The Scientific Reason This Is The Safest Spot To Sit On A Train
Every time a train crash hits the news, people tend to revisit the old, long-settled question: "How safe are trains, anyway?" The truth is that crashes and disasters make the news precisely because they're so uncommon, not because they happen all the time. People tend to judge the likelihood of future events based on the prominence of events in memory and not real statistical data, a phenomenon dubbed the "availability heuristic" by psychologists. Trains are actually quite safe, resulting in 0.04 deaths per 100 million miles traveled, per aviation lawyers Panish, Shea, Boyle, Ravipudi LLP. Earth, for the record, is about 25,000 miles in circumference. That means (math drumroll) you've got to travel around Earth 100,000 times to get one train death per year, worldwide.
And yet, as the saying goes, accidents happen. Sure, there's always a possibility that a train might get into an accident, same as there's a possibility that you might trip walking down the stairs and break your neck on the way out of the door in the morning. So for the cautious in the audience, where should you sit on a train to reduce your likelihood of injury or death? First things first: please dispense with any and all Hollywood notions of what train crashes look like. Live Science says that trains derail nine times more than they collide, with the front cars likely derailing first. Collisions, meanwhile, happen at the front or back. And so, it's the middle of the train that's safest.
The safety of the middle
On NBC News, rail safety expert Larry Mann confirms that the middle of the train is safest, no matter that no place is completely safe if an accident happens. Furthermore, while sitting next to a window might get someone tossed out if the train derails and rolls, sitting further inside might see people "tossed around like rag dolls." And yet, he said that people in the middle of the train "usually survive" if there's a serious accident. In his personal life, he refuses to sit in the front car and recommends that his wife head toward the middle section of the train. Even more specifically, Live Science reports that Ross Capon, president of the National Association of Railroad Passengers, recommends sitting "one or two [cars] back from the middle" for optimum safety.
Even so, it's important to remember how safe trains are, especially in comparison to car accidents. Forbes reports a mind-blowing 5.2 million car crashes in the United States in 2020, for instance. Over 3.6 million crashes resulted in property damage, nearly 1.6 million resulted in personal injury, and almost 36,000 were fatal. And train fatalities for that same year? Less than 800, per Statista. These numbers are comparable to train crashes in the very train-filled EU, with 800 dying from crashes in 2019, per Eurostat. That's out of 8.2 billion annual travelers, however — yes, billion — also per Eurostat. That means that 0.0000000975% of 2019 EU train customers died in accidents.
The woeful state of U.S. passenger trains
Even though it's true that trains are vastly safer than cars on a whole, it's no secret that U.S. passenger trains are in a dismal state in comparison to the EU or Asia.
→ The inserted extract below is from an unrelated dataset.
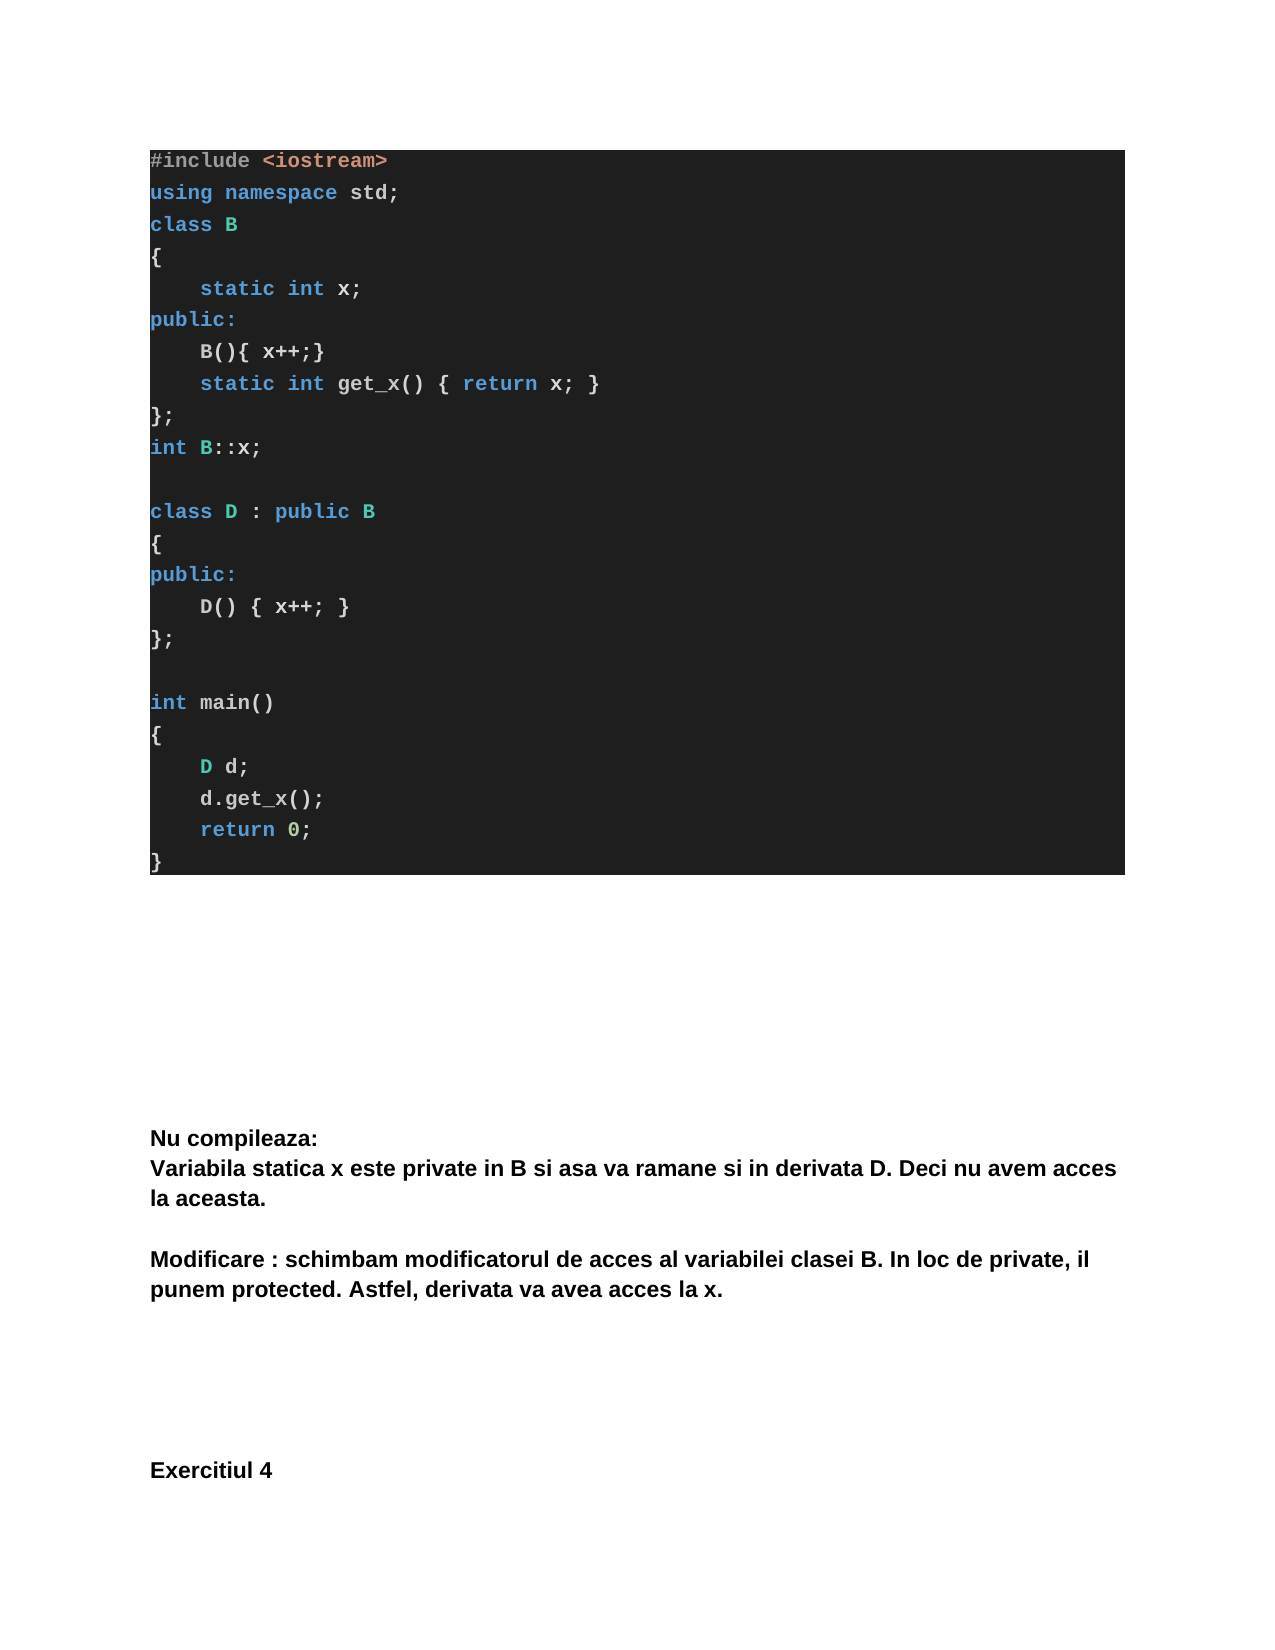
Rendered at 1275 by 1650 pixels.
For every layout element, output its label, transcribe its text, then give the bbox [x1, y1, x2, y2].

We mentioned that the EU and U.S. both experienced about 800 train fatalities in 2019. That's out of 8.2 billion train trips in the EU, but only 32.5 million U.S. Amtrak trains trips — the U.S.' largest passenger train service — per the Council on Foreign Relations. Figures on the BBC from 2015 show how dismal the U.S. passenger train situation is compared to other countries. To get injured, a U.S. train passenger would have to ride a U.S. train for 84,300 miles. In France, however, a passenger would need to ride for 4.9 million miles before sustaining an injury.
And yet, wildly enough, these figures come at the end of what the Association of American Railroads calls the safest decade on record, which just goes to show you how much worse things used to be. Recent U.S. train derailments like that in East Palestine, Ohio in February 2023 come at the end of preceding budget cuts, per USA Today. To complicate matters further, scarce catastrophic train accidents are underscored by lots of tiny little accidents in train yards, or by people or vehicles crossing tracks. And then there's the difference between freight trains and passenger trains. But no matter what, the middle of a train remains the safest location.